*What needs to be done*. Wherever the word "prawidłowego" occurs in the listing below, copy that whole line.
※ ※ ※
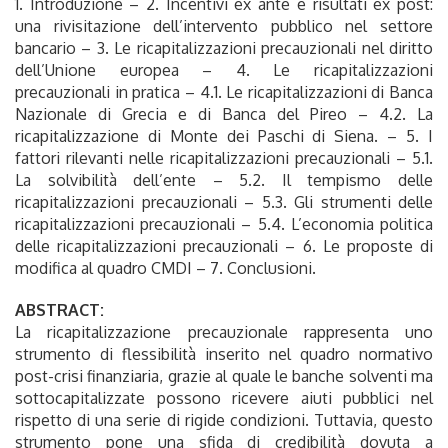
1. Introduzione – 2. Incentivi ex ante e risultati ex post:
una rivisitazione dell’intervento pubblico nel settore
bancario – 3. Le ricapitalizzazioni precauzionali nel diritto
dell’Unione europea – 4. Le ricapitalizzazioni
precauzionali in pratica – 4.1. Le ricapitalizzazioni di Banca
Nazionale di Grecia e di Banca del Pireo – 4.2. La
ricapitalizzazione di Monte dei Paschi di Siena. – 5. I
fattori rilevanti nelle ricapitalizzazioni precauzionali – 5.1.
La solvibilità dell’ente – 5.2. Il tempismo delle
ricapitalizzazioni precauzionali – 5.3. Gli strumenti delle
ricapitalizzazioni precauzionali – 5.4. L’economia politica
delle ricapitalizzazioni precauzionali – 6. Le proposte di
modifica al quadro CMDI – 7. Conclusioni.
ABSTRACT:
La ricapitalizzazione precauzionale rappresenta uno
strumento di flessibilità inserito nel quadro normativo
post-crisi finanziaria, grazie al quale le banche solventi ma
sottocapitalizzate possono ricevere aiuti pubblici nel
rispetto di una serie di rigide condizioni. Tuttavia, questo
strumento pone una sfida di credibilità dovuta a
※ ※ ※
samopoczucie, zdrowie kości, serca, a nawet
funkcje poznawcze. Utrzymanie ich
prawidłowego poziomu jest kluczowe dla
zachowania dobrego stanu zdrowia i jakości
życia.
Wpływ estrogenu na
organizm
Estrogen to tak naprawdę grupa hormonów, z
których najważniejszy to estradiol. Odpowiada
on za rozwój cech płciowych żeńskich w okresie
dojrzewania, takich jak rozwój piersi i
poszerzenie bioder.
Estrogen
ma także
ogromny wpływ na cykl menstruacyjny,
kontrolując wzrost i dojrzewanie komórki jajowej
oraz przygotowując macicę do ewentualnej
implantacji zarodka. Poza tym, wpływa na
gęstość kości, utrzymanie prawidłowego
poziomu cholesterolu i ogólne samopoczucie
※ ※ ※
*Response*.
prawidłowego poziomu jest kluczowe dla
gęstość kości, utrzymanie prawidłowego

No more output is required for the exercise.